Copy word for word the lines of the records below, beginning at the one with "Receive a payment in March for $4,875" and finishing at the one with "This has not helped! What to do?", ends included, but none of the pictures.

● **Extracted page text data**:
^^^^^^^^

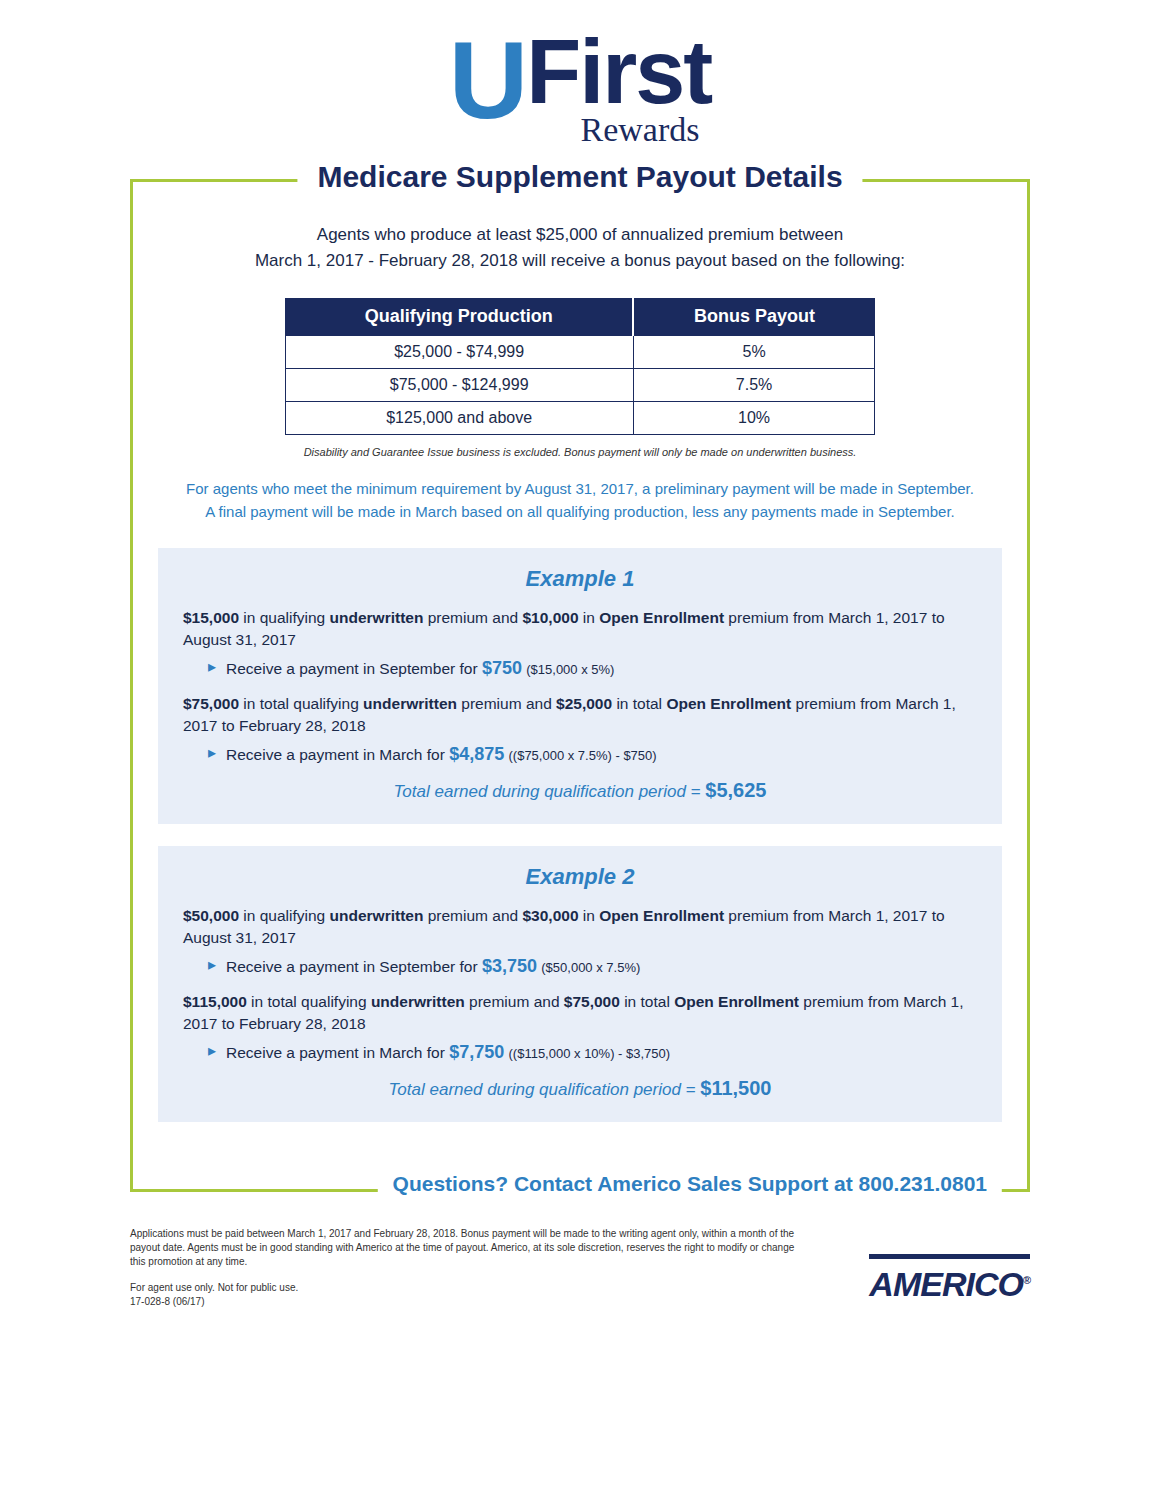UFirst
Rewards
Medicare Supplement Payout Details
Agents who produce at least $25,000 of annualized premium between
March 1, 2017 - February 28, 2018 will receive a bonus payout based on the following:
| Qualifying Production | Bonus Payout |
| --- | --- |
| $25,000 - $74,999 | 5% |
| $75,000 - $124,999 | 7.5% |
| $125,000 and above | 10% |
Disability and Guarantee Issue business is excluded. Bonus payment will only be made on underwritten business.
For agents who meet the minimum requirement by August 31, 2017, a preliminary payment will be made in September.
A final payment will be made in March based on all qualifying production, less any payments made in September.
Example 1
$15,000 in qualifying underwritten premium and $10,000 in Open Enrollment premium from March 1, 2017 to August 31, 2017
Receive a payment in September for $750 ($15,000 x 5%)
$75,000 in total qualifying underwritten premium and $25,000 in total Open Enrollment premium from March 1, 2017 to February 28, 2018
Receive a payment in March for $4,875 (($75,000 x 7.5%) - $750)
Total earned during qualification period = $5,625
Example 2
$50,000 in qualifying underwritten premium and $30,000 in Open Enrollment premium from March 1, 2017 to August 31, 2017
Receive a payment in September for $3,750 ($50,000 x 7.5%)
$115,000 in total qualifying underwritten premium and $75,000 in total Open Enrollment premium from March 1, 2017 to February 28, 2018
Receive a payment in March for $7,750 (($115,000 x 10%) - $3,750)
Total earned during qualification period = $11,500
Questions? Contact Americo Sales Support at 800.231.0801
Applications must be paid between March 1, 2017 and February 28, 2018. Bonus payment will be made to the writing agent only, within a month of the payout date. Agents must be in good standing with Americo at the time of payout. Americo, at its sole discretion, reserves the right to modify or change this promotion at any time.
For agent use only. Not for public use.
17-028-8 (06/17)
AMERICO®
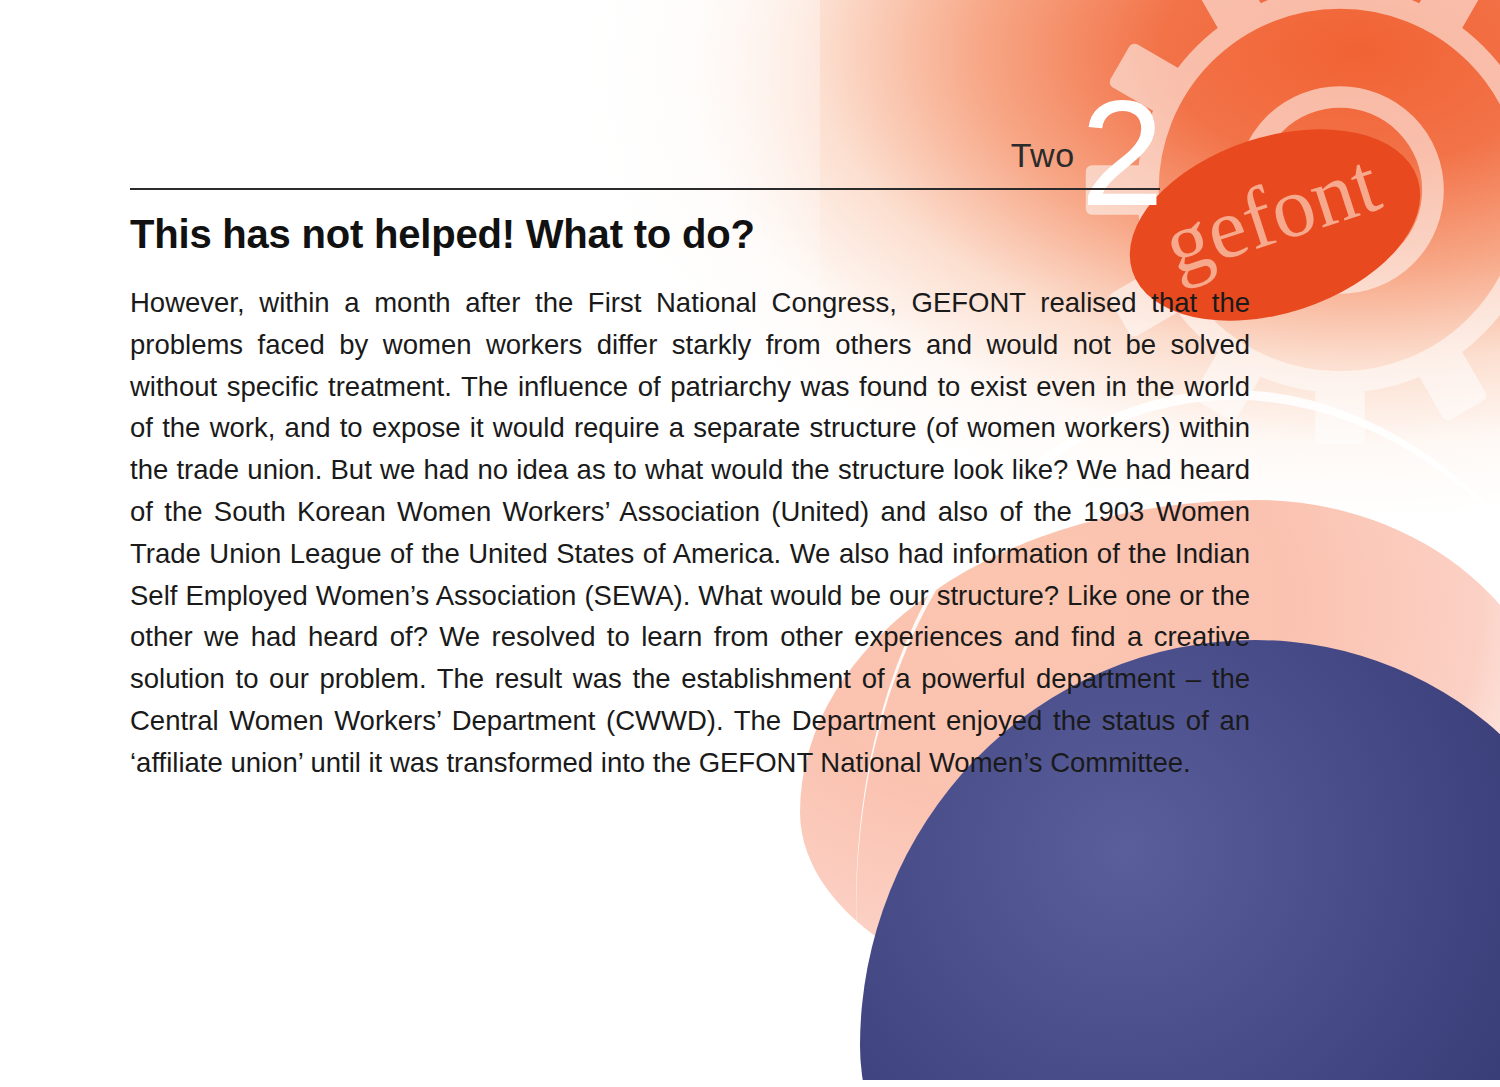gefont
Two 2
This has not helped! What to do?
However, within a month after the First National Congress, GEFONT realised that the problems faced by women workers differ starkly from others and would not be solved without specific treatment. The influence of patriarchy was found to exist even in the world of the work, and to expose it would require a separate structure (of women workers) within the trade union. But we had no idea as to what would the structure look like? We had heard of the South Korean Women Workers’ Association (United) and also of the 1903 Women Trade Union League of the United States of America. We also had information of the Indian Self Employed Women’s Association (SEWA). What would be our structure? Like one or the other we had heard of? We resolved to learn from other experiences and find a creative solution to our problem. The result was the establishment of a powerful department – the Central Women Workers’ Department (CWWD). The Department enjoyed the status of an ‘affiliate union’ until it was transformed into the GEFONT National Women’s Committee.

^^^^^^^^

● **Answer**:
Receive a payment in March for $4,875 (($75,000 x 7.5%) - $750)
Total earned during qualification period = $5,625
Example 2
$50,000 in qualifying underwritten premium and $30,000 in Open Enrollment premium from March 1, 2017 to August 31, 2017
Receive a payment in September for $3,750 ($50,000 x 7.5%)
$115,000 in total qualifying underwritten premium and $75,000 in total Open Enrollment premium from March 1, 2017 to February 28, 2018
Receive a payment in March for $7,750 (($115,000 x 10%) - $3,750)
Total earned during qualification period = $11,500
Questions? Contact Americo Sales Support at 800.231.0801
Applications must be paid between March 1, 2017 and February 28, 2018. Bonus payment will be made to the writing agent only, within a month of the payout date. Agents must be in good standing with Americo at the time of payout. Americo, at its sole discretion, reserves the right to modify or change this promotion at any time.
For agent use only. Not for public use.
17-028-8 (06/17)
AMERICO®
gefont
Two 2
This has not helped! What to do?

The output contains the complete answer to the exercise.